Left-of-center activist group Common Cause is urging the N.C. Supreme Court to reject a new hearing in the Harper v. Hall redistricting case.

In paperwork filed Monday, Common Cause labels the request from Republican state legislative leaders a “frivolous petition.”

Lawmakers are asking the state’s highest court to rehear the case decided on Dec. 16. At that time, the court’s four Democratic justices overruled three Republican colleagues. In a decision labeled Harper II, high-court Democrats struck down a state Senate election map and confirmed an earlier decision rejecting a congressional map. Lawmakers had drawn both maps to comply with a state Supreme Court order (Harper I) issued in February 2022.

The state Supreme Court issued its Harper II ruling more than one month after the November general election, and just two weeks before two new Republican justices replaced Democrats on the court. The state Supreme Court now has a 5-2 Republican majority.

“Legislative Defendants are seeking reversal of two decisions they disagree with, Harper I and Harper II, based on one factor alone: their perception that a change in composition of this Court might allow for a different result,” wrote attorney Hilary Klein of the Southern Coalition for Social Justice.
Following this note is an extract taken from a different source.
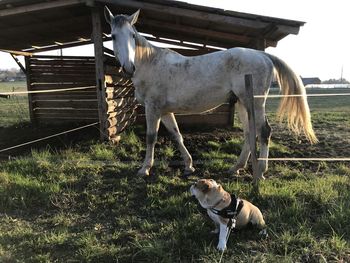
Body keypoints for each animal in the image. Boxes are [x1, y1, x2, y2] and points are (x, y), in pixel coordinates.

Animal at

Klein helps represents plaintiffs in the Harper case.

“By Legislative Defendant [Tim] Moore’s own admission, rehearing is needed because ‘[t]he people of North Carolina sent a message election day’ rejecting the decisions of the ‘outgoing majority.’ But the interpretation of our state’s constitution does not and should not oscillate with the changing composition of the Court,” Klein wrote. “The Petition is therefore motivated by improper purpose and grossly lacking in the requirements of propriety.”

“The Petition also lacks any foundation in fact or law,” Klein added. “The request to essentially rehear the February 2022 decision Harper I — couched as a request to ‘overrule’  the decision — is plainly untimely and procedurally improper. Legislative Defendants have also failed to identify any point of fact or law overlooked or misapprehended by this Court in its prior decisions.”

The Common Cause motion arrived 10 days after lawmakers requested hearings in both the Harper v. Hall case and Holmes v. Moore. In the latter case, the outgoing Supreme Court’s 4-3 Democratic majority struck down North Carolina’s 2018 voter ID law.

In seeking the Harper rehearing, legislators’ lawyers reminded the new Supreme Court that its predecessors had struck down the congressional and state Senate maps, yet upheld a state House map, despite all three maps following the same guidance from Harper I. The first Harper opinion had invented a new state constitutional prohibition on partisan gerrymandering of election districts.

“That result is simply perplexing,” attorney Phillip Strach wrote. “Only the four members of the Harper II majority can or will know a gerrymander when they see it; everyone else must await their Delphic pronouncement.”

“The Harper experiment has failed, and it is time for this Court to recognize that, correct its errors, and return to the Constitution and this State’s traditional modes of interpretation,” Strach wrote. “This rehearing Petition gives this Court a much needed opportunity to address the root of the problem: Harper I was based on profoundly flawed legal principles. This Court should withdraw its Harper II opinion, and it should overrule Harper I. This Court should also declare that the General Assembly is now able to exercise its redistricting power unencumbered by the Harper Court’s shortsighted judicial takeover.”

The state Supreme Court has until late February to make a decision about the requested rehearings.